[Task statement]: Transcribe all of the material below line for line, keeping every character, space, and line break as it appears.

######

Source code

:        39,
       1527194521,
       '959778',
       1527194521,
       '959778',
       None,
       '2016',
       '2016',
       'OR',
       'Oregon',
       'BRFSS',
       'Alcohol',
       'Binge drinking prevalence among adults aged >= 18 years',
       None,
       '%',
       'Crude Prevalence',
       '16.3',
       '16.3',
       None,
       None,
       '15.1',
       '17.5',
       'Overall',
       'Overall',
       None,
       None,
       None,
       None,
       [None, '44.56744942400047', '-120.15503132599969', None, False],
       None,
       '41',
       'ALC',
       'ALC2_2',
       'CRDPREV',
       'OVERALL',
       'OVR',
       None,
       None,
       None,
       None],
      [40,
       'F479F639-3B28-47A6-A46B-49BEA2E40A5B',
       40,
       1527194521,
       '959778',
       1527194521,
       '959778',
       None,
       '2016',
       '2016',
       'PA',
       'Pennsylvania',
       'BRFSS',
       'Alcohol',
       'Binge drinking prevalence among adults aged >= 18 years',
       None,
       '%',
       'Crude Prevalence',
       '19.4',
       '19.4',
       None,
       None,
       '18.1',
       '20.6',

######

[The completed task]:
Source code

:        39,
       1527194521,
       '959778',
       1527194521,
       '959778',
       None,
       '2016',
       '2016',
       'OR',
       'Oregon',
       'BRFSS',
       'Alcohol',
       'Binge drinking prevalence among adults aged >= 18 years',
       None,
       '%',
       'Crude Prevalence',
       '16.3',
       '16.3',
       None,
       None,
       '15.1',
       '17.5',
       'Overall',
       'Overall',
       None,
       None,
       None,
       None,
       [None, '44.56744942400047', '-120.15503132599969', None, False],
       None,
       '41',
       'ALC',
       'ALC2_2',
       'CRDPREV',
       'OVERALL',
       'OVR',
       None,
       None,
       None,
       None],
      [40,
       'F479F639-3B28-47A6-A46B-49BEA2E40A5B',
       40,
       1527194521,
       '959778',
       1527194521,
       '959778',
       None,
       '2016',
       '2016',
       'PA',
       'Pennsylvania',
       'BRFSS',
       'Alcohol',
       'Binge drinking prevalence among adults aged >= 18 years',
       None,
       '%',
       'Crude Prevalence',
       '19.4',
       '19.4',
       None,
       None,
       '18.1',
       '20.6',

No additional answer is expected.